Let me explain something about dairy animals. They make milk for their babies, like most mammals do. We have selectively bred them, over the centuries, to produce more milk than their babies actually need, and we take the excess. Making milk is really hard on a dairy animal. If you’ve ever been or known a lactating mother (breast-feeding), then you know they can eat an enormous amount of food and not gain any weight. It takes a lot of energy to make milk.
Those little goats might make enough milk by “foraging” to feed their babies, but they simply are not going to make enough for anyone else.

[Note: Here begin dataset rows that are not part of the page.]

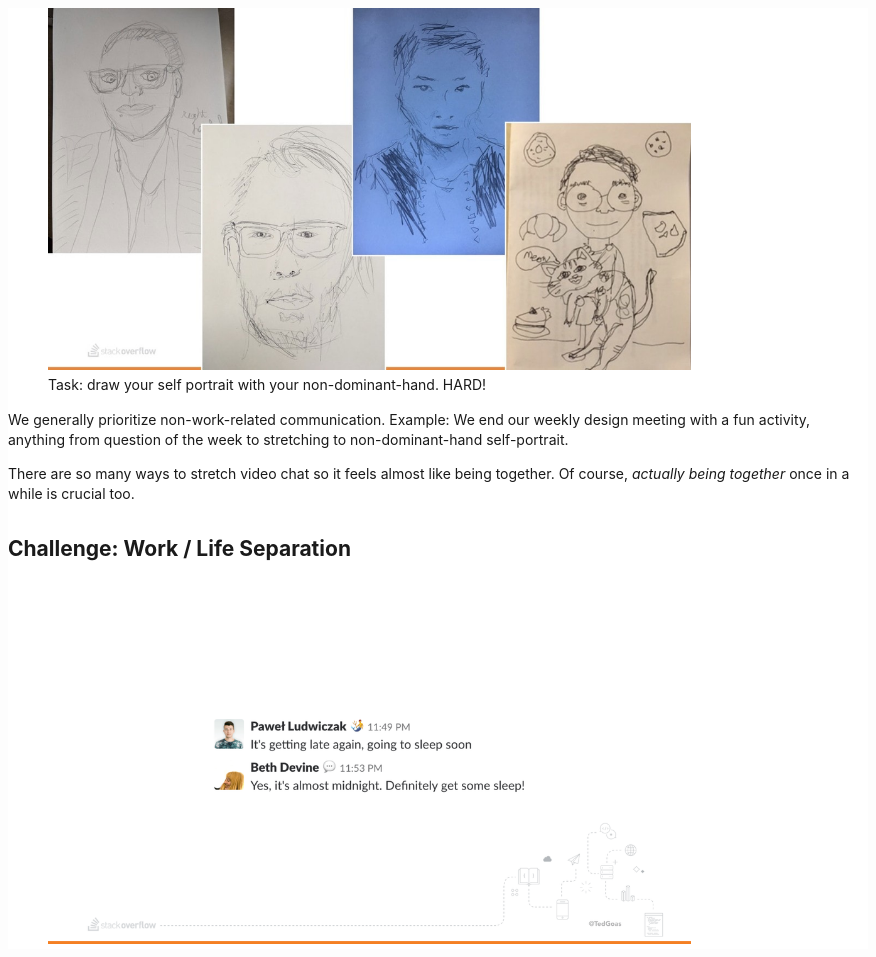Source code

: 
<figure>
    <img src="/images/blog/distributed-design/aa54.jpg" alt="Non-dominant-hand self-portrait examples." width="643" height="362">
    <figcaption>Task: draw your self portrait with your non-dominant-hand. HARD!</figcaption>
</figure>
We generally prioritize non-work-related communication. Example: We end our weekly design meeting with a fun activity, anything from question of the week to stretching to non-dominant-hand self-portrait.

There are so many ways to stretch video chat so it feels almost like being together. Of course, <em>actually being together</em> once in a while is crucial too.

## Challenge: Work / Life Separation
<figure>
    <img src="/images/blog/distributed-design/aa56.png" alt="Screenshot of Slack messages with someone working too late." width="643" height="362">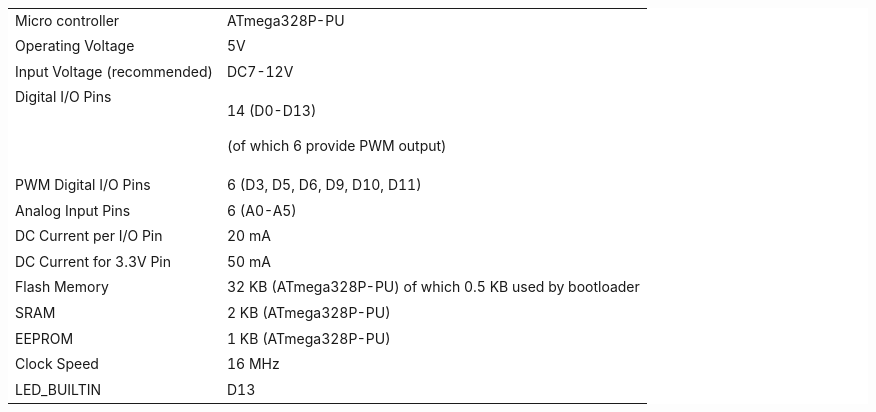 <table>
<tbody>
<tr class="odd">
<td>Micro controller</td>
<td>ATmega328P-PU</td>
</tr>
<tr class="even">
<td>Operating Voltage</td>
<td>5V</td>
</tr>
<tr class="odd">
<td>Input Voltage (recommended)</td>
<td>DC7-12V</td>
</tr>
<tr class="even">
<td>Digital I/O Pins</td>
<td><p>14 (D0-D13)</p>
<p>(of which 6 provide PWM output)</p></td>
</tr>
<tr class="odd">
<td>PWM Digital I/O Pins</td>
<td>6 (D3, D5, D6, D9, D10, D11)</td>
</tr>
<tr class="even">
<td>Analog Input Pins</td>
<td>6 (A0-A5)</td>
</tr>
<tr class="odd">
<td>DC Current per I/O Pin</td>
<td>20 mA</td>
</tr>
<tr class="even">
<td>DC Current for 3.3V Pin</td>
<td>50 mA</td>
</tr>
<tr class="odd">
<td>Flash Memory</td>
<td>32 KB (ATmega328P-PU) of which 0.5 KB used by bootloader</td>
</tr>
<tr class="even">
<td>SRAM</td>
<td>2 KB (ATmega328P-PU)</td>
</tr>
<tr class="odd">
<td>EEPROM</td>
<td>1 KB (ATmega328P-PU)</td>
</tr>
<tr class="even">
<td>Clock Speed</td>
<td>16 MHz</td>
</tr>
<tr class="odd">
<td>LED_BUILTIN</td>
<td>D13</td>
</tr>
</tbody>
</table>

A dairy cow, for example, produces about 5 to 8 gallons of milk daily. She eats something in the neighborhood of 30 pounds of hay or grass daily. This is about six or so times as much as non-lactating cow. She has an enormous udder. She’s also bony and looks skinny. A healthy dairy cow has ribs you can literally see.
Contrast her with the beef cattle you often see as you drive down the road. They are huge animals, with lots of muscle, but hardly any udder at all. That’s because nobody bothers with their milk except the calf.
It’s the same way with dairy goats. They’ve been highly bred to give massive amounts of milk (for their size), and they require high-octane fuel to do it. Oatmeal is not high-octane food. There is almost nothing to “forage” on in Kentucky in the dead of winter. This winter is a little odd because it’s unseasonably warm, but still. . .
I suppose it’s better than nothing, which is what I think they’ve had up to now.
And one other thing, Nicole has claimed that they “make cheese” from the goat milk. This made me laugh. It’s possible that they took their little pint of milk and stirred in a little vinegar and heated it and got some curds. Maybe. But they didn’t make cheddar cheese or anything even close.
One of the best reasons to milk a cow (not goats) is cheese. And cream. You can’t make butter from goat milk without going to a whole lot of trouble. The fat particles are very small and it’s more or less homogenized naturally. You don’t have to stir the cream up before you drink it. If you have a whole lot of goat milk to waste, it’s possible to churn just the milk but you’d get only a small amount of butter for your trouble.
And good cheese is hard to make without at least five or six gallons at a pop, and that’s minimum. I know you can find little kits online that purport to let you make cheese with only a gallon or two of milk, but it’s very, very hard to do that. The reason is that the temperature of the milk has to be regulated precisely and with small amounts it fluctuates easily. Professional cheesemakers use large stainless steel vats holding hundreds of gallons of milk, hence raising the temperature by two degrees, for instance, is easy to control. That’s much harder to do with only a gallon of milk.
Doing anything like that on the Naugler kitchen stove (cinder blocks) is laughable.
These folks are not living sustainably by raising goats. This is one of their myths.